Barbie a vendu du rose. « Le Diable s'habille en Prada 2 » a vendu aux marques un rôle.
Barbie a vendu une couleur et Wicked a loué sa palette à 400 marques. Parce que « Le Diable s'habille en Prada 2 » se déroule au cœur du monde de la mode, ses partenaires ont payé pour autre chose : être dépeints comme des acteurs de ce milieu, et classés selon la hiérarchie que le film impose à tous.
Parallax Pincer
Le Grey Goose dans Le Diable s’habille en Prada 2 s’appelle désormais Cerulean Goose. La marque s’est habillée aux couleurs cerulean emblématiques de la franchise pour paraître native à l’univers de Runway plutôt que simplement posée sur son décor. Barbie a vendu du rose et Wicked a loué son vert à quatre cents marques ; cette suite vend ce qu’aucun des deux ne pouvait offrir : un rôle à l’intérieur d’une histoire qui parle du business des marques lui-même. Ce que les partenaires ont acheté ici, ce n’est pas un placement. Le produit en vente était un personnage.
Observons le mode opératoire de ces deux films. Barbie a transformé une couleur en propriété ; ses décors ont épuisé le stock mondial de rose de Rosco, et le logo de la poupée s’est glissé sur des produits sans aucun lien avec l’intrigue. Wicked a vu plus grand, Universal sollicitant environ quatre cents marques.
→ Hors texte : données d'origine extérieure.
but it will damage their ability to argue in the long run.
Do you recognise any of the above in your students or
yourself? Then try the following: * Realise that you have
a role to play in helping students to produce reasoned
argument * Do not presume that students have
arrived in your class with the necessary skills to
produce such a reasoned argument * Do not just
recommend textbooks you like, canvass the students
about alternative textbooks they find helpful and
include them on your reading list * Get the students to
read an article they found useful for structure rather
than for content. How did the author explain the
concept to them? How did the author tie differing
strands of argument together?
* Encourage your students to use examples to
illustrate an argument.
Dans les deux cas, le film prêtait sa palette vers l’extérieur. Un grille-pain rose restait un grille-pain.
La différence tient au décor. Cette suite se passe au cœur du monde de l’édition de mode, et son intrigue repose précisément sur la transaction que l’équipe marketing était en train de boucler. La rédaction d’Andy est licenciée par SMS en plein gala ; Miranda, sous le feu des critiques pour avoir publié un article complaisant sur une marque ayant recours à des ateliers clandestins, se bat contre son ancienne assistante Emily, devenue directrice d’un groupe de luxe, pour l’argent publicitaire qui maintient Runway en vie. C’est un film sur des marques qui achètent des faveurs éditoriales, financé par des marques qui s’achètent une place dans le cadre.
Le scénario est une critique de son propre financement.
La presse spécialisée compte les partenaires à nouveau, comme elle l’avait fait pour Wicked, en passant à côté de la façon dont ils ont été hiérarchisés. Parce que le monde à l’écran est celui de la mode elle-même, les marques se sont rangées dans la hiérarchie que le film dépeint. Grey Goose a payé pour être inscrit dans la fiction sous le nom de Cerulean Goose ; Maybach et Starbucks sont apparus à l’écran, et Diet Coke a sorti une pochette en cuir « Canny Pack ». Tout en bas de l’échelle, l’entrée de Tweezerman s’est limitée à un accord de licence — le logo du film sur un coupe-ongles. Lylle Breier, la vice-présidente exécutive de Disney qui a monté le programme, a décrit l’ensemble des partenariats comme « une collection de mode » — formule honnête : une collection se compose, elle ne s’achète pas simplement.
Rien de tout cela n’est nouveau, seulement mieux répertorié. En 1957, Drôle de frimousse avait installé une histoire d’amour dans un magazine de mode et laissé Hubert de Givenchy habiller Audrey Hepburn pour sa partie parisienne ; le couturier n’avait acheté aucun panneau publicitaire — il était les vêtements, et être représenté constituait le placement. Ce que la suite ajoute, c’est le tarif. La présence que Givenchy avait gagnée par invitation est désormais un niveau que l’on peut acheter, d’un rôle parlant jusqu’au coupe-ongles. L’inversion est ancienne ; seul le prix est nouveau.
Pour une marque, le calcul a changé depuis Barbie. Là-bas, l’enjeu était d’emprunter la couleur d’un film et de la ramener chez soi. Ici, l’enjeu est d’être reconnu comme appartenant à la mode par la seule franchise qui décide, à l’écran, qui en fait partie. Un panneau publicitaire se contente d’annoncer une marque ; la représentation l’admet dans l’univers du goût, où le public la lit comme un récit, non comme un inventaire publicitaire. La plupart de ces noms ont payé pour se tenir près du sommet d’une salle que Miranda n’aurait pourtant pas hésité à diviser d’un regard.